MacArthur Foundation has announced seven grants totaling nearly $3 million in support of efforts to implement Chicago's Plan for Transformation of public housing. Since 1999, the Foundation has provided more than $17 million in grants to aid the process of greatly improving public housing in the city.
Over the past three years, the Foundation's support has helped streamline management systems at the CHA, improve social service delivery to public housing residents, provide better relocation assistance to those affected by the transformation, build participation by tenant groups in the transformation process, and promote successful mixed income communities by bringing together residents, community leaders, and public officials to share ideas and concerns.
In 1999, the City of Chicago launched the most extensive overhaul of public housing in the nation. The Plan for Transformation calls for the CHA to demolish more than 16,000 public housing units and build or renovate 25,000 units over the next seven to ten years. Working with city agencies, private developers, and civic and community groups, the CHA will create mixed-income communities and, in the process, help revitalize some of the city's most distressed neighborhoods. The transformation is intended to help ensure that residents of public housing are full participants in the process that determines where they will live.
"Many of life's opportunities begin with a good home in a good neighborhood, and we want to help make this a reality for public housing residents," said Jonathan F. Fanton, President of the MacArthur Foundation. "The Transformation Plan is an historic opportunity to bring about fundamental improvements in some of the city's poorest neighborhoods while improving the quality of life for public housing residents. The Plan is focusing resources in an unprecedented way to overcome the isolation that historically has accompanied public housing developments."

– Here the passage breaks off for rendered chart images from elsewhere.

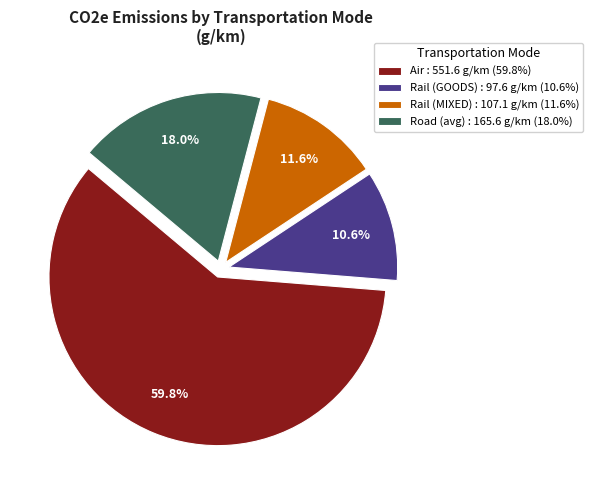

Between Rail (GOODS) and Road (avg), which is larger?

Road (avg)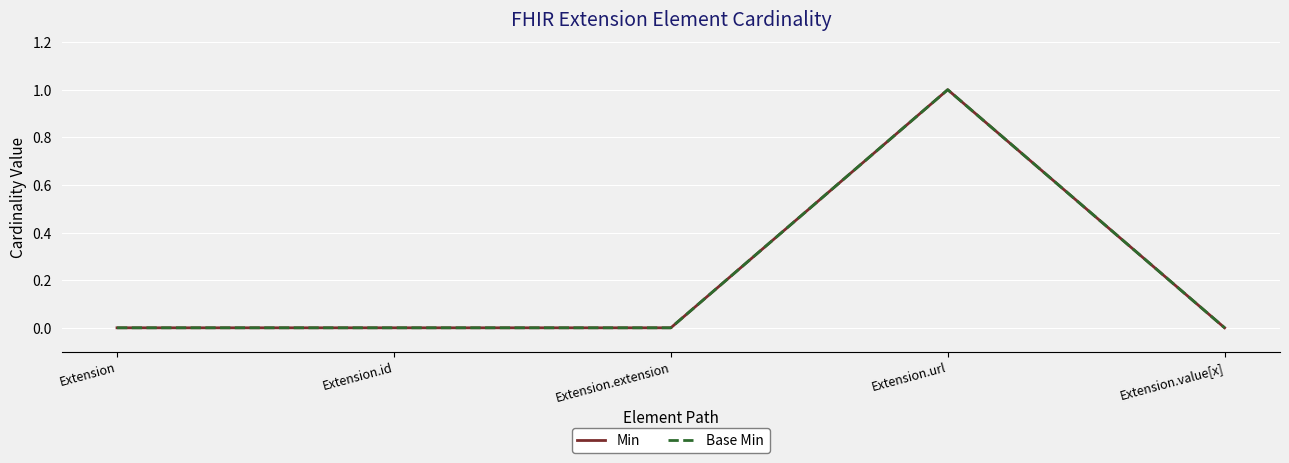

Which has a higher value, Extension.id or Extension?

Extension.id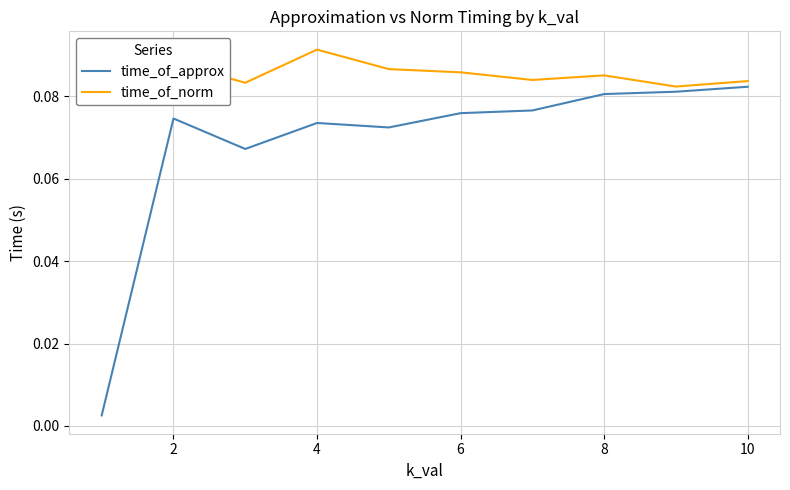

Rank the series by their average value, from highest to lowest.

time_of_norm, time_of_approx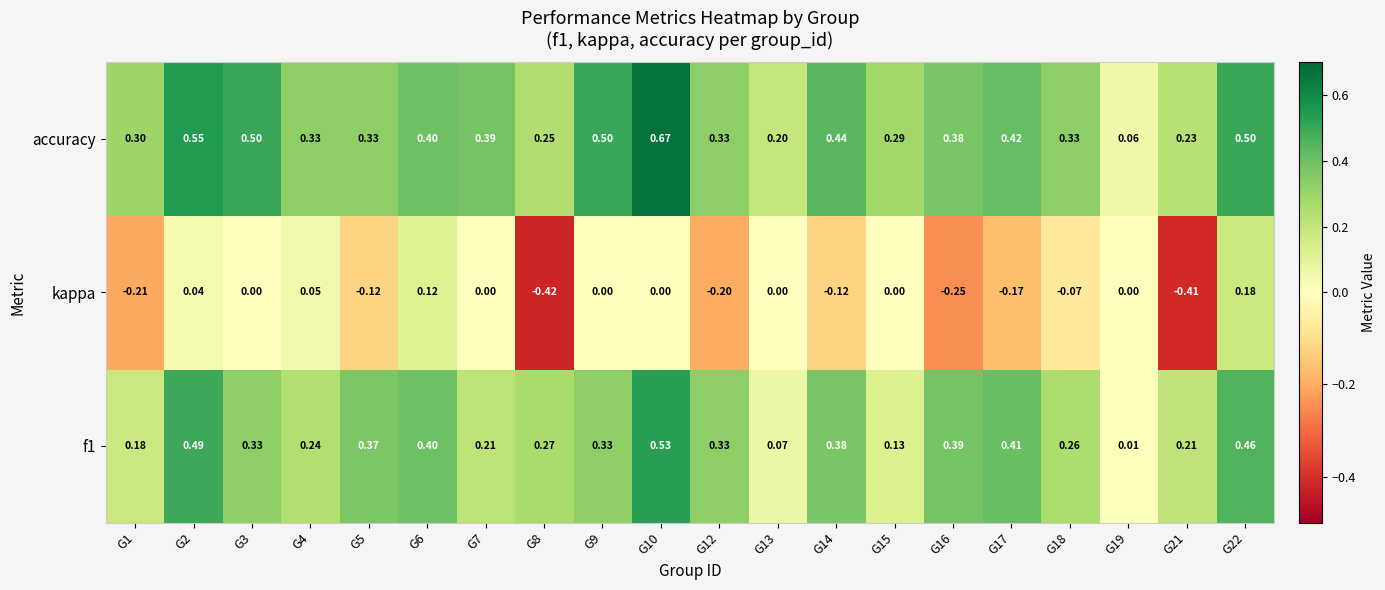

Which series changed the most between G16 and G17?

kappa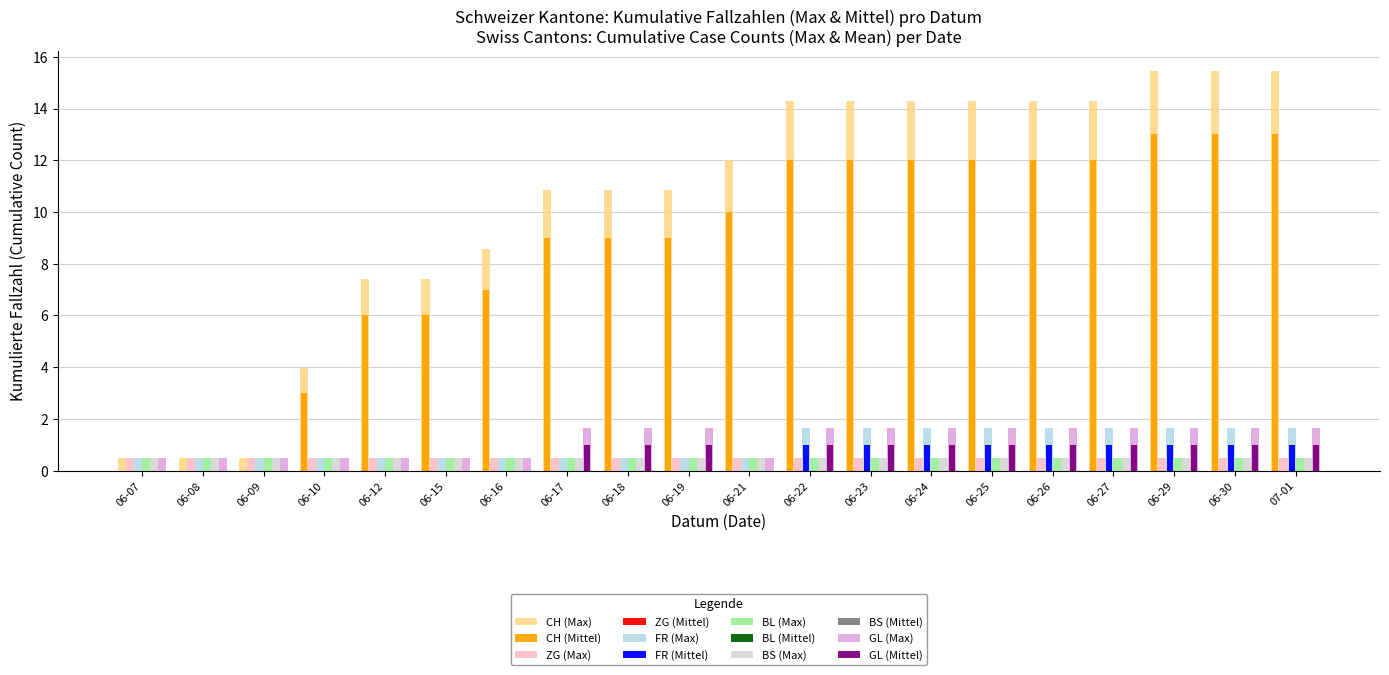

Is the value of ZG (Max) at 06-30 greater than the value of GL (Mittel) at 06-19?

No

A grant of $750,000 to the National Opinion Research Center will be used to gather reliable information about the impact of the Plan for Transformation on residents of public housing. This effort will gather information from residents about how the relocation process is proceeding, provide independent data about the process of relocation that will be used to improve programs and policies, and serve to verify the accuracy of the CHA's new data tracking system.
Business and Professional People in the Public Interest (BPI), a public interest law and policy center that has played an active role in ensuring that the redevelopment of public housing results in mixed-income communities, received $750,000 over three years to provide technical assistance and to advocate for the transformation's effective implementation. BPI represents CHA residents to help ensure they have a choice over what type of neighborhood and housing they will live in. To continue this work, BPI will deploy staff to the planning and development projects affecting current residents of public housing, develop and disseminate information for effective planning and execution, and monitor the progress of the plan. BPI will continue existing work at Henry Horner Homes - a public housing development on Chicago's west side where strategies for effective transformation have been tested - to ensure that the vision and goals for that redevelopment are achieved.
A grant of $470,000 over two years to the Metropolitan Planning Council (MPC) will enable the Council to continue its program of public education and communication in support of the Plan for Transformation. The Council will host quarterly public meetings about the transformation, publish fact sheets about its progress, and evaluate proposals from developers on plans for specific CHA sites. In an effort to improve the relationship between the CHA and its residents, MPC will help ensure that information about the transformation of public housing is made available to public housing residents, civic and community leaders and organizations, and the general public.
The Leadership Council for Metropolitan Open Communities received a grant of $250,000 over two years to adapt its counseling services to better meet the needs of current public housing residents who want to relocate to low-poverty neighborhoods. The Chicago Housing Authority (CHA) has contracted with the Leadership Council to help prepare at least 500 public housing families for such moves, often called "mobility" or "opportunity" moves because people relocate to better neighborhoods. The Foundation's grant will provide additional resources to the Leadership Council to help ensure that its new program is effective and achieves its goals.
The Northwestern University/University of Chicago Joint Center for Poverty Research has been awarded a grant of $288,500 over two years to evaluate the mobility counseling services being delivered by the Leadership Council for Metropolitan Open Communities under contract to the Chicago Housing Authority. The evaluation research will supply important information about how public housing residents experience their moves and about the differences among neighborhoods in their receptivity to public housing families. The evaluation is designed to deliver findings on an ongoing basis to both the CHA and to the Leadership Council.
A grant of $125,000 over one year to the Marcy-Newberry Association will provide support to the Westside Consortium to help local social service agencies and larger institutional actors inventory the social service and community resources available to west side residents, and produce and distribute a resource guide. In the process, the Consortium will also identify and propose solutions to service gaps and provide staff support to local service providers working with the residents of Horner, Rockwell, and ABLA public housing developments.
A grant of $80,000 was awarded to One Economy Corporation to devise technology-based solutions to help public housing residents gain access to information about social services in their communities, including information about jobs, childcare, counseling and health care. Specifically, One Economy will work with community groups, residents, and others to produce a plan for increasing resident access to the Internet and computers, developing local content for a website, and expanding the project to other developments and neighborhoods.